Report all lines in the records that hold the string "state".

- _Data to process_:
# # # # #

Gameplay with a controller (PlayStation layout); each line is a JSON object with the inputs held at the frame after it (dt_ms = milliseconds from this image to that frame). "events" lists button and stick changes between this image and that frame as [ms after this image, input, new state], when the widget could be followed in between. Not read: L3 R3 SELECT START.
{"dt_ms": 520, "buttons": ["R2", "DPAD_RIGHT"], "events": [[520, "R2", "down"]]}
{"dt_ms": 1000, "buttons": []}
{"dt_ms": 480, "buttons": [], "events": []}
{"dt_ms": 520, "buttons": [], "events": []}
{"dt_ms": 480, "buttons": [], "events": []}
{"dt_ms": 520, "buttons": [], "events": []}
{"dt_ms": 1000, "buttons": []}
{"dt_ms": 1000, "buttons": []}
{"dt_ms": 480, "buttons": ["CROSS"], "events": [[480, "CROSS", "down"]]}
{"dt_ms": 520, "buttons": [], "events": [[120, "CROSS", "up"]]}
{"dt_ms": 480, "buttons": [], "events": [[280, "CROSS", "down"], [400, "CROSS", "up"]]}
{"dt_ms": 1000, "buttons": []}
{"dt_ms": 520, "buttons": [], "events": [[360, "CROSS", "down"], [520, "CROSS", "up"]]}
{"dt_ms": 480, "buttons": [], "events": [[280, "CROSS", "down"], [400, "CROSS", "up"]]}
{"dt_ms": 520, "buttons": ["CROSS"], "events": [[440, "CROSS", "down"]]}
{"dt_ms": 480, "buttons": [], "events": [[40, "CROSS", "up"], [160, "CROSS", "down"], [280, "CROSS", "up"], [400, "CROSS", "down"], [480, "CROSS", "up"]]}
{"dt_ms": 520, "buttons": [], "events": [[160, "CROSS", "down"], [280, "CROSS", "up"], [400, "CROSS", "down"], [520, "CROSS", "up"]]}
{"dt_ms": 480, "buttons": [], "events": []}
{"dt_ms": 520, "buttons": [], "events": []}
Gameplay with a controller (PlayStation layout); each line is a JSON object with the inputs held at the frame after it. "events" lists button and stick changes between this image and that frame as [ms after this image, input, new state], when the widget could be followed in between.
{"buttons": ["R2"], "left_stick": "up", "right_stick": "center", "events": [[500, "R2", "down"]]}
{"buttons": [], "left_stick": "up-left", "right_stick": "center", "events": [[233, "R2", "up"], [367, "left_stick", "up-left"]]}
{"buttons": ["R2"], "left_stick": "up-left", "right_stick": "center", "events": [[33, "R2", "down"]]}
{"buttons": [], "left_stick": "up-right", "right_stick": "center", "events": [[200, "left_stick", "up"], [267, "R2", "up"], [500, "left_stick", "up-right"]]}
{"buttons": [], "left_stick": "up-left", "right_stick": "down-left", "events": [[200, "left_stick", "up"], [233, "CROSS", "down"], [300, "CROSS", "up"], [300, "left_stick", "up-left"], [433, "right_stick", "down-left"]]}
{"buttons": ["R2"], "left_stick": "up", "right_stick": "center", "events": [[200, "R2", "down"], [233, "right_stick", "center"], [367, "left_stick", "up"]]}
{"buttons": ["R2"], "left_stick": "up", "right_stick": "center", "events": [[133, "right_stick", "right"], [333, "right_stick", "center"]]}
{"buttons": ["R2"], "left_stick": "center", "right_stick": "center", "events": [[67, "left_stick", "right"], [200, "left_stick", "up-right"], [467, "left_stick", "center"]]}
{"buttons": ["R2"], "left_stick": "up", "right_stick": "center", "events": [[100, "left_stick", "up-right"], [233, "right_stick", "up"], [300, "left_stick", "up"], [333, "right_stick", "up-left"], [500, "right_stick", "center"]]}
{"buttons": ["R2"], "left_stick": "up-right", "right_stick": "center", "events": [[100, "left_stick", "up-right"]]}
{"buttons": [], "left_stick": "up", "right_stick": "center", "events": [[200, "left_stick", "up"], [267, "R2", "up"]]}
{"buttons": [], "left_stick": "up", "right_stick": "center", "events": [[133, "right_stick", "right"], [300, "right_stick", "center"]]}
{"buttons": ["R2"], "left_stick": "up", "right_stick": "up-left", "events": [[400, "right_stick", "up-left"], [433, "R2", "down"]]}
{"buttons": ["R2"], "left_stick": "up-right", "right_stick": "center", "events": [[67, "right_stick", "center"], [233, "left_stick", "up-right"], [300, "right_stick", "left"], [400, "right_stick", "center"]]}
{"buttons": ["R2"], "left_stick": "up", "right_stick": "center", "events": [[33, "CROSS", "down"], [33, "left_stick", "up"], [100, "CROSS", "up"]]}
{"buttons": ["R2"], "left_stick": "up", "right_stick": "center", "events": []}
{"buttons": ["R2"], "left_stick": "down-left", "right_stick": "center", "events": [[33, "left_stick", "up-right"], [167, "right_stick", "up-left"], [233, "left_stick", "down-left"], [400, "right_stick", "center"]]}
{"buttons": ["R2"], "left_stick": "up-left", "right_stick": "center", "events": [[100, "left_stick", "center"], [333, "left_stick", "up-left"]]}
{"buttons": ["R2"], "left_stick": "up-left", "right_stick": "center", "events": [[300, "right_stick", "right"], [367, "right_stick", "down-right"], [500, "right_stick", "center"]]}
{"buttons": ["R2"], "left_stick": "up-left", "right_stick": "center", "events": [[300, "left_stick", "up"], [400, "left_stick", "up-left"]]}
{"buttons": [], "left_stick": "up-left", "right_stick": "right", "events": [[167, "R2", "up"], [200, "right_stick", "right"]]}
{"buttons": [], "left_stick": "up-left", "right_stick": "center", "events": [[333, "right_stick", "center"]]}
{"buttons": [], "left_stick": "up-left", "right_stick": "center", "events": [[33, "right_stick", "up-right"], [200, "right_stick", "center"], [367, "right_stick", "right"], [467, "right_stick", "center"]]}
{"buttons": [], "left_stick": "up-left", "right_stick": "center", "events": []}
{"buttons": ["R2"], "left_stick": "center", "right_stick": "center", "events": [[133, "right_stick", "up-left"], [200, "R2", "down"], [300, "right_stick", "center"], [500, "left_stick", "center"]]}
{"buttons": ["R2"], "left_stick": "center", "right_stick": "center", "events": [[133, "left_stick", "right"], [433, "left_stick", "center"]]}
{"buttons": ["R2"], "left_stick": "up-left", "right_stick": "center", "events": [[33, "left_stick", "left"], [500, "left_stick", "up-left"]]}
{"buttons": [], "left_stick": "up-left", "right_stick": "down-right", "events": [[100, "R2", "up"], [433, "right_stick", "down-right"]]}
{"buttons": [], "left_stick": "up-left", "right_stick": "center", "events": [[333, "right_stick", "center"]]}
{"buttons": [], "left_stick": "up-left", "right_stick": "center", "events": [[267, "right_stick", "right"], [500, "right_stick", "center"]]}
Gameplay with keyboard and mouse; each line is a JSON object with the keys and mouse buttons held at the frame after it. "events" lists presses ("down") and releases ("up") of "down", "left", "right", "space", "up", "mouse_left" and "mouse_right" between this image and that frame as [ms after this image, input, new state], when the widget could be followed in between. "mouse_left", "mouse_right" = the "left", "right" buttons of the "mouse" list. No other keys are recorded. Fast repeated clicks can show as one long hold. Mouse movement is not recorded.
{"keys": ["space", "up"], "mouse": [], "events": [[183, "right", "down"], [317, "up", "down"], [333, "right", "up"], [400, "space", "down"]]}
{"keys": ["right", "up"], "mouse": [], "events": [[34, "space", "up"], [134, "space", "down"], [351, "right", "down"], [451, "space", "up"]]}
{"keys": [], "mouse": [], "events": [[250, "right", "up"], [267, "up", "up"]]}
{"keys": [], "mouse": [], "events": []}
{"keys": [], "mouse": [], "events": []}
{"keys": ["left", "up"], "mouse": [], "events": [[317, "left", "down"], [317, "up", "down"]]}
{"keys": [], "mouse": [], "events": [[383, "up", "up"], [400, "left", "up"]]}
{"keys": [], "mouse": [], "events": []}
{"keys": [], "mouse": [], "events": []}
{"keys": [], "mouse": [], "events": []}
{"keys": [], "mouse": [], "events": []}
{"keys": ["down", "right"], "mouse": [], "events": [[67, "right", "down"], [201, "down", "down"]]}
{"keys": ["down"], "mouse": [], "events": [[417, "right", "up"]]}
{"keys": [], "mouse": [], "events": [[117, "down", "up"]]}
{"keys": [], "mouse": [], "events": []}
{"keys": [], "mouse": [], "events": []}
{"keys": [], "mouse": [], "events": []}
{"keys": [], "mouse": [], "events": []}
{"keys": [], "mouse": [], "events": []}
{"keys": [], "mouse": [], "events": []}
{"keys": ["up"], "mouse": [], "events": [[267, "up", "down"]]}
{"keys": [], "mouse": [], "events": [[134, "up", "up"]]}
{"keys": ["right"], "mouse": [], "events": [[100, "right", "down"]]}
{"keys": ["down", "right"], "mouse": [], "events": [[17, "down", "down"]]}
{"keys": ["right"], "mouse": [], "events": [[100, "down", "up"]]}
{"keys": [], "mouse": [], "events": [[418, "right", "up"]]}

# # # # #

- _Response box_:
Gameplay with a controller (PlayStation layout); each line is a JSON object with the inputs held at the frame after it (dt_ms = milliseconds from this image to that frame). "events" lists button and stick changes between this image and that frame as [ms after this image, input, new state], when the widget could be followed in between. Not read: L3 R3 SELECT START.
Gameplay with a controller (PlayStation layout); each line is a JSON object with the inputs held at the frame after it. "events" lists button and stick changes between this image and that frame as [ms after this image, input, new state], when the widget could be followed in between.
Gameplay with keyboard and mouse; each line is a JSON object with the keys and mouse buttons held at the frame after it. "events" lists presses ("down") and releases ("up") of "down", "left", "right", "space", "up", "mouse_left" and "mouse_right" between this image and that frame as [ms after this image, input, new state], when the widget could be followed in between. "mouse_left", "mouse_right" = the "left", "right" buttons of the "mouse" list. No other keys are recorded. Fast repeated clicks can show as one long hold. Mouse movement is not recorded.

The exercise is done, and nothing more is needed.